Archestra ships its own LLM proxy and model router, so for some teams Kong AI Gateway becomes optional once Archestra is in. For others, Kong stays because it is already in production for every API at the company and there is no reason to special-case the LLM traffic. Both are reasonable. The decision is operational, not architectural.

Picking between Kong AI Gateway and Archestra

  • Use Kong AI Gateway alone when the concern is plugin-based control over LLM API traffic — provider routing, token rate limits, prompt-decorator, prompt-guard — and no agents are calling MCP servers. Kong is the right tool and Archestra would be overkill.
  • Use Archestra alone for a fresh build that needs the agent layer, the MCP gateway, and the LLM proxy in one stack with one auth story and one audit trail. The Archestra LLM proxy covers the providers most teams need.

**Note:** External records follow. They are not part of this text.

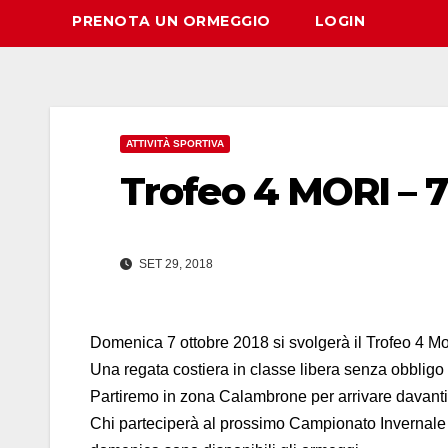
PRENOTA UN ORMEGGIO
LOGIN
ATTIVITÀ SPORTIVA
Trofeo 4 MORI – 7
SET 29, 2018
Domenica 7 ottobre 2018 si svolgerà il Trofeo 4 Mo
Una regata costiera in classe libera senza obbligo 
Partiremo in zona Calambrone per arrivare davanti 
Chi parteciperà al prossimo Campionato Invernale p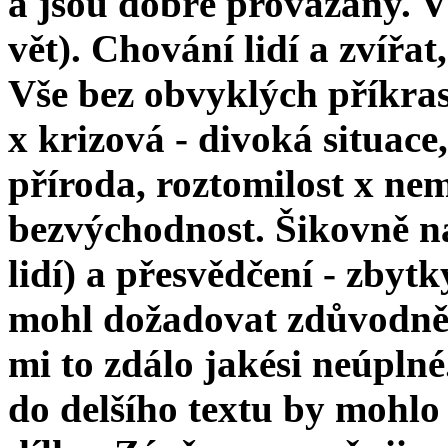
a jsou dobře provázány. V
vět). Chování lidí a zvířat
Vše bez obvyklých příkras
x krizová - divoká situace
příroda, roztomilost x ne
bezvýchodnost. Šikovně n
lidí) a přesvědčení - zbyt
mohl dožadovat zdůvodnění
mi to zdálo jakési neúpln
do delšího textu by mohlo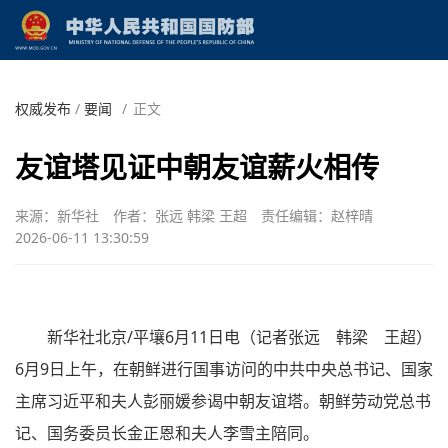
权威发布
/
要闻
/
正文
友谊塔见证中朝友谊薪火相传
来源：新华社
作者：张远 韩梁 王超
责任编辑：赵梓晴
2026-06-11 13:30:59
新华社北京/平壤6月11日电（记者张远 韩梁 王超）
6月9日上午，在朝鲜进行国事访问的中共中央总书记、国家
主席习近平和夫人彭丽媛参谒中朝友谊塔。朝鲜劳动党总书
记、国务委员长金正恩和夫人李雪主陪同。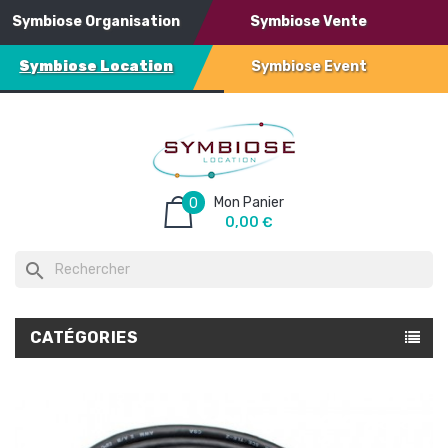
Symbiose Organisation
Symbiose Vente
Symbiose Location
Symbiose Event
Mon Panier
0
0,00 €
search
CATÉGORIES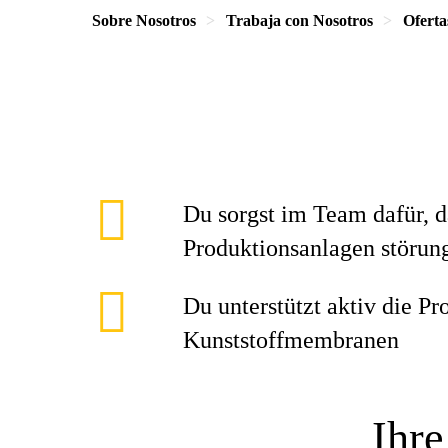
Sobre Nosotros
Trabaja con Nosotros
Oferta
Du sorgst im Team dafür, d
Produktionsanlagen störung
Du unterstützt aktiv die Pr
Kunststoffmembranen
Ihre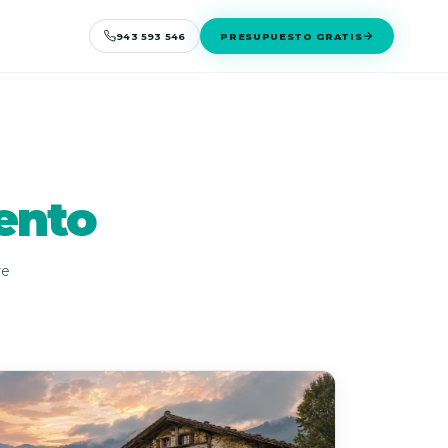
943 593 546
PRESUPUESTO GRATIS
ento
re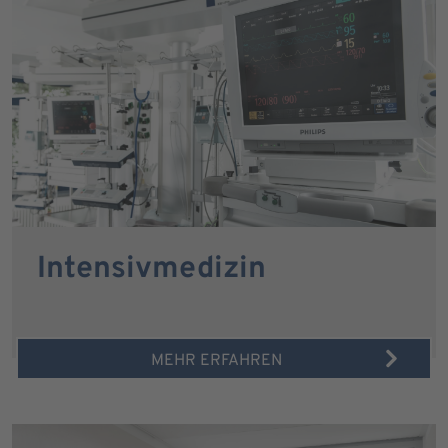
Intensivmedizin
MEHR ERFAHREN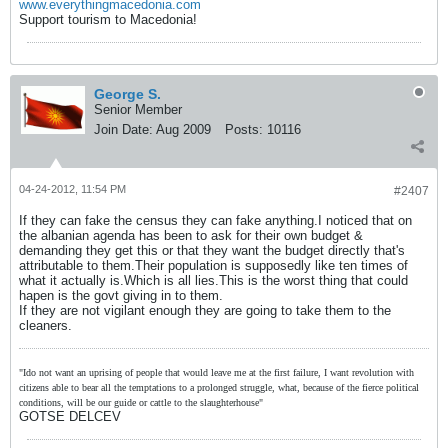
www.everythingmacedonia.com
Support tourism to Macedonia!
George S.
Senior Member
Join Date:
Aug 2009
Posts:
10116
04-24-2012, 11:54 PM
#2407
If they can fake the census they can fake anything.I noticed that on
the albanian agenda has been to ask for their own budget &
demanding they get this or that they want the budget directly that's
attributable to them.Their population is supposedly like ten times of
what it actually is.Which is all lies.This is the worst thing that could
hapen is the govt giving in to them.
If they are not vigilant enough they are going to take them to the
cleaners.
"Ido not want an uprising of people that would leave me at the first failure, I want revolution with
citizens able to bear all the temptations to a prolonged struggle, what, because of the fierce political
conditions, will be our guide or cattle to the slaughterhouse"
GOTSE DELCEV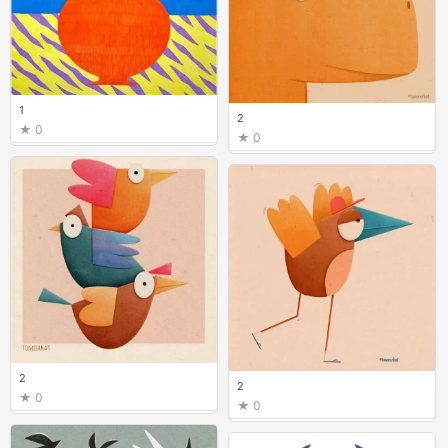
1
2
0
0
2
2
0
0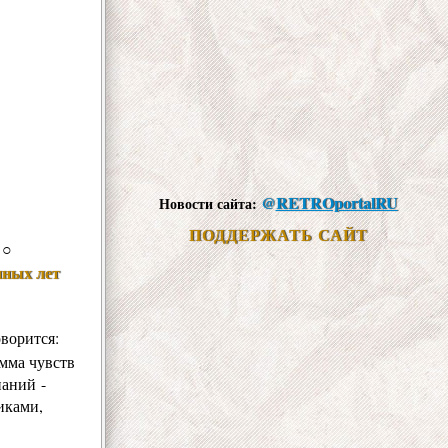
@
RETROportalRU
Новости сайта:
ПОДДЕРЖАТЬ САЙТ
○
нных лет
ворится:
амма чувств
наний -
иками,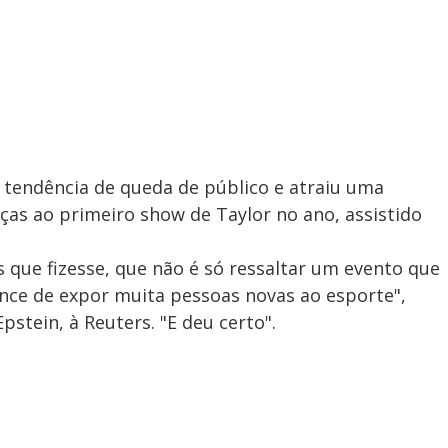
tendência de queda de público e atraiu uma
aças ao primeiro show de Taylor no ano, assistido
que fizesse, que não é só ressaltar um evento que
nce de expor muita pessoas novas ao esporte",
pstein, à Reuters. "E deu certo".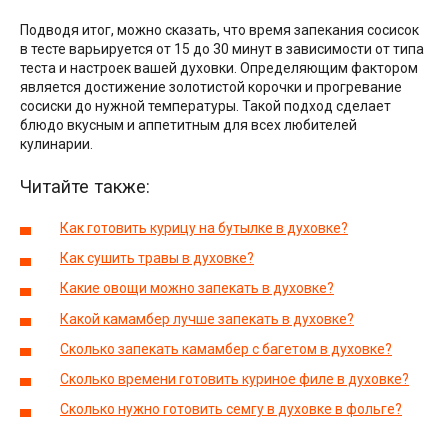
Подводя итог, можно сказать, что время запекания сосисок
в тесте варьируется от 15 до 30 минут в зависимости от типа
теста и настроек вашей духовки. Определяющим фактором
является достижение золотистой корочки и прогревание
сосиски до нужной температуры. Такой подход сделает
блюдо вкусным и аппетитным для всех любителей
кулинарии.
Читайте также:
Как готовить курицу на бутылке в духовке?
Как сушить травы в духовке?
Какие овощи можно запекать в духовке?
Какой камамбер лучше запекать в духовке?
Сколько запекать камамбер с багетом в духовке?
Сколько времени готовить куриное филе в духовке?
Сколько нужно готовить семгу в духовке в фольге?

  • Use both when the API platform team already runs Kong AI Gateway and the security team is bringing in agents. Put Archestra in front of the agent and MCP layer, point Archestra's model router at Kong as an upstream provider, and let Kong keep handling plugin-based control and provider fan-out. The two teams stay on their own floors and the handoff is clean.
Two gateways, two floors, one building. Pick the floor that matches the actual problem, and stack them when the problem spans both — which, for shops running agents in production, is most of the time.